## THE TASK
Output the entries below so that they read exactly as they do now.

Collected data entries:
== Segment start ==
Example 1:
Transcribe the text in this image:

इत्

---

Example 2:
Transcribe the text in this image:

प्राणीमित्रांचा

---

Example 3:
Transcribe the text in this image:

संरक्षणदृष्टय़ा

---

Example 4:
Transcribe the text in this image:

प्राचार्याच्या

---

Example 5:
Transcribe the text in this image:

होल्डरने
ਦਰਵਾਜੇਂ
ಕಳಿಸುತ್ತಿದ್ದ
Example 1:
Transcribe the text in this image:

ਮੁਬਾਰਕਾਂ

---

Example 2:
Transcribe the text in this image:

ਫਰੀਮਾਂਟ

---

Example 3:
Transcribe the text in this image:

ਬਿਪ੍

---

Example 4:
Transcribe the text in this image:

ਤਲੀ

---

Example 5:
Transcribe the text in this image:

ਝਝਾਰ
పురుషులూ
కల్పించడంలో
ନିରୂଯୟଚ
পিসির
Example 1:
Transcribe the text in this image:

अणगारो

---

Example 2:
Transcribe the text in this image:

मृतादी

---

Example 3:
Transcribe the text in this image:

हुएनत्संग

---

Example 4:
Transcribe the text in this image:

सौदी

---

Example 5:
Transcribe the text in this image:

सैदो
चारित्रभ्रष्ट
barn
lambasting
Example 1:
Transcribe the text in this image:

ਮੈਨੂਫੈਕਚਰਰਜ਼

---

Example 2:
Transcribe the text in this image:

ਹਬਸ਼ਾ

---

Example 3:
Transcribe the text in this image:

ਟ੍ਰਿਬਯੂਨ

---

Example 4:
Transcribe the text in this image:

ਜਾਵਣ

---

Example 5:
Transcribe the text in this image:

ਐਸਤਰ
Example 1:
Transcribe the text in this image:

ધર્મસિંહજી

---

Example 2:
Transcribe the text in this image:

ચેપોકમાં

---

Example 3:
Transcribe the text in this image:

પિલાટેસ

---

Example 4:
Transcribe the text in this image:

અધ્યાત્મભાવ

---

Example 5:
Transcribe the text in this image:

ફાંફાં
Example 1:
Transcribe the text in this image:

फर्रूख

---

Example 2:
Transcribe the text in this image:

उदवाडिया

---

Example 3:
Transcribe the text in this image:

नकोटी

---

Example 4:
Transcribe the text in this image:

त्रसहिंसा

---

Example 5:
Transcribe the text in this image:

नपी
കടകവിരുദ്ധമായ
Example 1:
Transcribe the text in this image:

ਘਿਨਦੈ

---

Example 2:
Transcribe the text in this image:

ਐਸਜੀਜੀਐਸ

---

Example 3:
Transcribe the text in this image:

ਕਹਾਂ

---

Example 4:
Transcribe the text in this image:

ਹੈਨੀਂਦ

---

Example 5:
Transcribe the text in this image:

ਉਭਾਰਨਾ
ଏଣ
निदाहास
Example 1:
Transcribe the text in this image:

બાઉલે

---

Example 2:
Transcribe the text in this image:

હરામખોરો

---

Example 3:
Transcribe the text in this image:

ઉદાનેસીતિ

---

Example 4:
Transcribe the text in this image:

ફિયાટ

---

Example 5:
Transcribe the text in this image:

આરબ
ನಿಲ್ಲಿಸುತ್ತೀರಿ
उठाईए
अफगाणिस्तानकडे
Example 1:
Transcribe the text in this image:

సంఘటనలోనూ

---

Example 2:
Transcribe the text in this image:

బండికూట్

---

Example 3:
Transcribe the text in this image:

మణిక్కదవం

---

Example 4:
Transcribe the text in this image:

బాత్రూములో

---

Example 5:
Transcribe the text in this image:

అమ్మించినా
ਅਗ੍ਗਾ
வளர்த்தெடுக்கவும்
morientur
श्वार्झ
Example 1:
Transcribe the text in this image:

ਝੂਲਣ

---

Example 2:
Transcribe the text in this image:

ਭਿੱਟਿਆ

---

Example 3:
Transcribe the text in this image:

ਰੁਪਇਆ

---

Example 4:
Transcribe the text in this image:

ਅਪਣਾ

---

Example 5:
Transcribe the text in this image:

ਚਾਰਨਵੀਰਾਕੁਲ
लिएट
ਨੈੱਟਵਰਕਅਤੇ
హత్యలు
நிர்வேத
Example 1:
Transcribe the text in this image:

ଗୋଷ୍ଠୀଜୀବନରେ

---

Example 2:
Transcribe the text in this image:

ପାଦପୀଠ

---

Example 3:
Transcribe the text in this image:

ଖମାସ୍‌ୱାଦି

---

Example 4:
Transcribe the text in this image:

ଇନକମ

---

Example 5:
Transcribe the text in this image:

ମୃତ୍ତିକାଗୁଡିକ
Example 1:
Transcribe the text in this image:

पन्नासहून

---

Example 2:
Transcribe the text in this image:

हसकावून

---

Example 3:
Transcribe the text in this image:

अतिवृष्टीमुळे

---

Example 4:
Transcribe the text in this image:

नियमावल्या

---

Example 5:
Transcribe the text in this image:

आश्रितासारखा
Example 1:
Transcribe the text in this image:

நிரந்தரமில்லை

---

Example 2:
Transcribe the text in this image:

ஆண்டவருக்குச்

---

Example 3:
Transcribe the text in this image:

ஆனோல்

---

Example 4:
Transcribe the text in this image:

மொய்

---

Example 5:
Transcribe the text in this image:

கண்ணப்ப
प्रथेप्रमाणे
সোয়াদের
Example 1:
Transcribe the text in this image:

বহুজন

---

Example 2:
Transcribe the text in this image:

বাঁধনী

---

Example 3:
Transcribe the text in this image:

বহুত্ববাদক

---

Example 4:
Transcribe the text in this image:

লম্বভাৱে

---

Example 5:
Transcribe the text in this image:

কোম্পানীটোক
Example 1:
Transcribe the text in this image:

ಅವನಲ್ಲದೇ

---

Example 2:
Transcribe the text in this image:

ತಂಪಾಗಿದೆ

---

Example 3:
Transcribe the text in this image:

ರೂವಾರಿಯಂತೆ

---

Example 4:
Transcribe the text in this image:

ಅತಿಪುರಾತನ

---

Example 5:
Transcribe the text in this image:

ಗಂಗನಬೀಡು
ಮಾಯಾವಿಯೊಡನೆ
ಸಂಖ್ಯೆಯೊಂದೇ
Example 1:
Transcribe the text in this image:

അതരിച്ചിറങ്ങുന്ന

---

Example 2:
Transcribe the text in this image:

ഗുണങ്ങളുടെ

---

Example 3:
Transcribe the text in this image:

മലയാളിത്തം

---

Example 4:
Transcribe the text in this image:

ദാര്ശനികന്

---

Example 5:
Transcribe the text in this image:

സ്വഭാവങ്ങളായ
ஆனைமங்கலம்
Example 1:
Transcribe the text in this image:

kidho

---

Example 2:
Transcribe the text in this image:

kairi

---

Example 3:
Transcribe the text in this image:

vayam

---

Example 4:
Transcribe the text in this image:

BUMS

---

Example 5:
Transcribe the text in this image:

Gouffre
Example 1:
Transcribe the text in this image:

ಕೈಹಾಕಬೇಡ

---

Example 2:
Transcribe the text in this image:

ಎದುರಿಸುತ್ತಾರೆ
== Segment end ==
## SOLUTION BELOW
Example 1:
Transcribe the text in this image:

इत्

---

Example 2:
Transcribe the text in this image:

प्राणीमित्रांचा

---

Example 3:
Transcribe the text in this image:

संरक्षणदृष्टय़ा

---

Example 4:
Transcribe the text in this image:

प्राचार्याच्या

---

Example 5:
Transcribe the text in this image:

होल्डरने
ਦਰਵਾਜੇਂ
ಕಳಿಸುತ್ತಿದ್ದ
Example 1:
Transcribe the text in this image:

ਮੁਬਾਰਕਾਂ

---

Example 2:
Transcribe the text in this image:

ਫਰੀਮਾਂਟ

---

Example 3:
Transcribe the text in this image:

ਬਿਪ੍

---

Example 4:
Transcribe the text in this image:

ਤਲੀ

---

Example 5:
Transcribe the text in this image:

ਝਝਾਰ
పురుషులూ
కల్పించడంలో
ନିରୂଯୟଚ
পিসির
Example 1:
Transcribe the text in this image:

अणगारो

---

Example 2:
Transcribe the text in this image:

मृतादी

---

Example 3:
Transcribe the text in this image:

हुएनत्संग

---

Example 4:
Transcribe the text in this image:

सौदी

---

Example 5:
Transcribe the text in this image:

सैदो
चारित्रभ्रष्ट
barn
lambasting
Example 1:
Transcribe the text in this image:

ਮੈਨੂਫੈਕਚਰਰਜ਼

---

Example 2:
Transcribe the text in this image:

ਹਬਸ਼ਾ

---

Example 3:
Transcribe the text in this image:

ਟ੍ਰਿਬਯੂਨ

---

Example 4:
Transcribe the text in this image:

ਜਾਵਣ

---

Example 5:
Transcribe the text in this image:

ਐਸਤਰ
Example 1:
Transcribe the text in this image:

ધર્મસિંહજી

---

Example 2:
Transcribe the text in this image:

ચેપોકમાં

---

Example 3:
Transcribe the text in this image:

પિલાટેસ

---

Example 4:
Transcribe the text in this image:

અધ્યાત્મભાવ

---

Example 5:
Transcribe the text in this image:

ફાંફાં
Example 1:
Transcribe the text in this image:

फर्रूख

---

Example 2:
Transcribe the text in this image:

उदवाडिया

---

Example 3:
Transcribe the text in this image:

नकोटी

---

Example 4:
Transcribe the text in this image:

त्रसहिंसा

---

Example 5:
Transcribe the text in this image:

नपी
കടകവിരുദ്ധമായ
Example 1:
Transcribe the text in this image:

ਘਿਨਦੈ

---

Example 2:
Transcribe the text in this image:

ਐਸਜੀਜੀਐਸ

---

Example 3:
Transcribe the text in this image:

ਕਹਾਂ

---

Example 4:
Transcribe the text in this image:

ਹੈਨੀਂਦ

---

Example 5:
Transcribe the text in this image:

ਉਭਾਰਨਾ
ଏଣ
निदाहास
Example 1:
Transcribe the text in this image:

બાઉલે

---

Example 2:
Transcribe the text in this image:

હરામખોરો

---

Example 3:
Transcribe the text in this image:

ઉદાનેસીતિ

---

Example 4:
Transcribe the text in this image:

ફિયાટ

---

Example 5:
Transcribe the text in this image:

આરબ
ನಿಲ್ಲಿಸುತ್ತೀರಿ
उठाईए
अफगाणिस्तानकडे
Example 1:
Transcribe the text in this image:

సంఘటనలోనూ

---

Example 2:
Transcribe the text in this image:

బండికూట్

---

Example 3:
Transcribe the text in this image:

మణిక్కదవం

---

Example 4:
Transcribe the text in this image:

బాత్రూములో

---

Example 5:
Transcribe the text in this image:

అమ్మించినా
ਅਗ੍ਗਾ
வளர்த்தெடுக்கவும்
morientur
श्वार्झ
Example 1:
Transcribe the text in this image:

ਝੂਲਣ

---

Example 2:
Transcribe the text in this image:

ਭਿੱਟਿਆ

---

Example 3:
Transcribe the text in this image:

ਰੁਪਇਆ

---

Example 4:
Transcribe the text in this image:

ਅਪਣਾ

---

Example 5:
Transcribe the text in this image:

ਚਾਰਨਵੀਰਾਕੁਲ
लिएट
ਨੈੱਟਵਰਕਅਤੇ
హత్యలు
நிர்வேத
Example 1:
Transcribe the text in this image:

ଗୋଷ୍ଠୀଜୀବନରେ

---

Example 2:
Transcribe the text in this image:

ପାଦପୀଠ

---

Example 3:
Transcribe the text in this image:

ଖମାସ୍‌ୱାଦି

---

Example 4:
Transcribe the text in this image:

ଇନକମ

---

Example 5:
Transcribe the text in this image:

ମୃତ୍ତିକାଗୁଡିକ
Example 1:
Transcribe the text in this image:

पन्नासहून

---

Example 2:
Transcribe the text in this image:

हसकावून

---

Example 3:
Transcribe the text in this image:

अतिवृष्टीमुळे

---

Example 4:
Transcribe the text in this image:

नियमावल्या

---

Example 5:
Transcribe the text in this image:

आश्रितासारखा
Example 1:
Transcribe the text in this image:

நிரந்தரமில்லை

---

Example 2:
Transcribe the text in this image:

ஆண்டவருக்குச்

---

Example 3:
Transcribe the text in this image:

ஆனோல்

---

Example 4:
Transcribe the text in this image:

மொய்

---

Example 5:
Transcribe the text in this image:

கண்ணப்ப
प्रथेप्रमाणे
সোয়াদের
Example 1:
Transcribe the text in this image:

বহুজন

---

Example 2:
Transcribe the text in this image:

বাঁধনী

---

Example 3:
Transcribe the text in this image:

বহুত্ববাদক

---

Example 4:
Transcribe the text in this image:

লম্বভাৱে

---

Example 5:
Transcribe the text in this image:

কোম্পানীটোক
Example 1:
Transcribe the text in this image:

ಅವನಲ್ಲದೇ

---

Example 2:
Transcribe the text in this image:

ತಂಪಾಗಿದೆ

---

Example 3:
Transcribe the text in this image:

ರೂವಾರಿಯಂತೆ

---

Example 4:
Transcribe the text in this image:

ಅತಿಪುರಾತನ

---

Example 5:
Transcribe the text in this image:

ಗಂಗನಬೀಡು
ಮಾಯಾವಿಯೊಡನೆ
ಸಂಖ್ಯೆಯೊಂದೇ
Example 1:
Transcribe the text in this image:

അതരിച്ചിറങ്ങുന്ന

---

Example 2:
Transcribe the text in this image:

ഗുണങ്ങളുടെ

---

Example 3:
Transcribe the text in this image:

മലയാളിത്തം

---

Example 4:
Transcribe the text in this image:

ദാര്ശനികന്

---

Example 5:
Transcribe the text in this image:

സ്വഭാവങ്ങളായ
ஆனைமங்கலம்
Example 1:
Transcribe the text in this image:

kidho

---

Example 2:
Transcribe the text in this image:

kairi

---

Example 3:
Transcribe the text in this image:

vayam

---

Example 4:
Transcribe the text in this image:

BUMS

---

Example 5:
Transcribe the text in this image:

Gouffre
Example 1:
Transcribe the text in this image:

ಕೈಹಾಕಬೇಡ

---

Example 2:
Transcribe the text in this image:

ಎದುರಿಸುತ್ತಾರೆ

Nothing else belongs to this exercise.